ÉNONCÉ 1 >> Énumérez les contre-pouvoirs cités entre parenthèses dans le texte sur la contestation au XVIIe siècle.
ÉNONCÉ 2 >> Veuillez recopier le passage du texte sur la contestation au XVIIe siècle situé entre « Dans un temps » et « à marche forcée. », bornes incluses.
ÉNONCÉ 3 >> Poursuivez le texte sur la contestation au XVIIe siècle à partir de sa dernière phrase.

TEXTE FOURNI >>
....
Dans un temps où les contre-pouvoirs (syndicats, institutions, partis politiques, médias) sont à la fois de plus en plus sollicités et contestés, et où l’opposition au gouvernement accumule et réemploie toutes sortes de comparaisons avec l’Ancien Régime, nous pouvons questionner la notion de contestation de manière historique. Le XVIIe siècle centralise tous les lieux communs : le roi tout-puissant, le roi à Versailles, le roi sans ses ministres, le roi éloigné du peuple, avec en tête la figure de Louis XIV. Pourtant, le XVIIe siècle connaît ses périodes de crises, de contestations, et d’objections face à l’institutionnalisation et la centralisation à marche forcée.
Notre journée d’étude entend réfléchir au format de l’écrit comme espace politique, où se jouent des rapports de domination et de soumission, de contestations et d’oppositions. Cette journée vise à établir un schéma global des acteurs de la contestation du pouvoir, du microscopique au macroscopique. Ces acteurs peuvent en effet agir de manière individuelle ou collective (académies, salons, conférences), de manière privée ou publique. Si le traitement du sujet se veut large, il appelle toutefois à comprendre comment une contestation est moins une action qu’une stratégie élaborée et déployée à la fois dans le temps et l’espace, au sein de cercles restreints ou dans des réseaux plus élargis. Les communications intéressées aux réseaux
polycentriques ainsi qu’aux réseaux de circulation retiendront particulièrement notre attention. Si le phénomène que nous désirons étudier a pour bornes chronologiques le XVIIe siècle, tout sujet consacré à un acteur ou à un réseau plus précoce ou plus tardif – à raison d’un demi-siècle – pourra être soumis.
....
DONNÉES ENREGISTRÉES >>
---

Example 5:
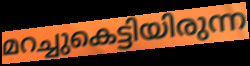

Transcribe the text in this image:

മറച്ചുകെട്ടിയിരുന്നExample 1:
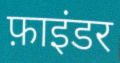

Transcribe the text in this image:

फ़ाइंडर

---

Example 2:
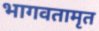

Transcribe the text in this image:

भागवतामृत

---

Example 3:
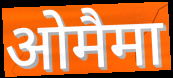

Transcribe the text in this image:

ओमैमा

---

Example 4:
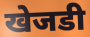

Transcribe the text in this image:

खेजडी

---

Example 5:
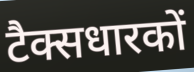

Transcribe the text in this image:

टैक्सधारकोंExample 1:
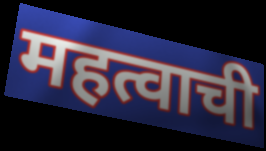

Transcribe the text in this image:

महत्वाची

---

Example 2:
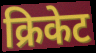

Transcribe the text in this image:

क्रिकेट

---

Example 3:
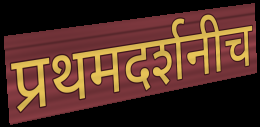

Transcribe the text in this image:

प्रथमदर्शनीच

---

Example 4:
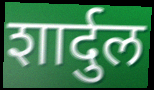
....
RÉPONSE ATTENDUE 1 >> syndicats, institutions, partis politiques, médias

RÉPONSE ATTENDUE 2 >>
Dans un temps où les contre-pouvoirs (syndicats, institutions, partis politiques, médias) sont à la fois de plus en plus sollicités et contestés, et où l’opposition au gouvernement accumule et réemploie toutes sortes de comparaisons avec l’Ancien Régime, nous pouvons questionner la notion de contestation de manière historique. Le XVIIe siècle centralise tous les lieux communs : le roi tout-puissant, le roi à Versailles, le roi sans ses ministres, le roi éloigné du peuple, avec en tête la figure de Louis XIV. Pourtant, le XVIIe siècle connaît ses périodes de crises, de contestations, et d’objections face à l’institutionnalisation et la centralisation à marche forcée.

RÉPONSE ATTENDUE 3 >>
L’autre objectif de cette rencontre est de comprendre les différentes stratégies discursives utilisées par les acteurs de la contestation (le choix du genre dans lequel on publie, les critiques dissimulées, l’utilisation de l’anonymat), de même que leurs évolutions éventuelles en fonction des répressions ou contrôles gouvernementaux. Ces stratégies peuvent d’abord reposer sur le choix d’un matériel (le manuscrit, l’imprimé à l’étranger, l’imprimé clandestin et, dans ce dernier cas, le choix d’un imprimeur-libraire complice), mais elles supposent aussi des écrits que l’on ne publie pas, soit par choix soit par absence de complice (« écriture grise »).
À cet effet, la question de la réception, et plus spécifiquement celle du lectorat, nous intéressera également en ce qu’elle peut rendre compte des intentions des producteurs qui octroyaient une part active au destinataire.
Mots-clés : pouvoir, écrits, stratégies littéraires, réseaux, imprimerie, collectif, anonymat, cercle
Champs disciplinaires : littérature, histoire, sociologie, sciences de la communication et de l’information, histoire littéraire, sciences politiques.
Espace : franco-italien
Bibliographie indicative
ADAM Antoine, Histoire de la littérature française au XVIIe siècle, 5 tomes (Paris, Domat 1948-1956 ; réédition en 3 volumes chez Albin Michel en 1997).
BELY Lucien, L’art de la paix en Europe. Naissance de la diplomatie moderne XVIe-XVIIIe siècle, Paris, Presses Universitaires de France, 2017.
BIARD Michel (dir.), Combattre, tolérer ou justifier ? Écrivains et journalistes face à la violence d’État (XVIe-XXe siècle), Mont-Saint-Aignan, Publications des Universités de Rouen et du Havre, 2009.
BRESSON, Alain (dir.) ; COCULA, Anne-Marie (dir.) ; et PÉBARTHE, Christophe (dir.), L’écriture publique du pouvoir. Nouvelle édition, Pessac, Ausonius Éditions, 2005.
COGICORE Isabelle et GOYET Francis (dir.), L’éloge du prince, De l’Antiquité au temps des Lumières, Grenobles, UGA Éditions, 2003.
COCHRANE Eric W., Tradition and Enlightenment in the Tuscan Academies 1690-1800, Roma, Edizione di Storia e Littérature, 1961.
DARNTON Robert, L’affaire des Quatorze, Poésie, police et réseaux de communication à Paris au XVIIIe siècle, Paris, Gallimard, 2014.
FOUCAULT, Michel, “Il faut défendre la société” : Cours au Collège de France, Paris, Seuil, 1997.
JOUHAUD Christian, « Les libelles en France au XVIIe siècle : action et publication », in Cahiers d’histoire. Revue d’histoire critique, 2003, p. 33-45.
JOUHAUD, Christian, RIBARD, Dinah et SCHAPIRA, Nicolas, Histoire Littérature Témoignage. Écrire les malheurs du temps, Paris, Gallimard, 2009.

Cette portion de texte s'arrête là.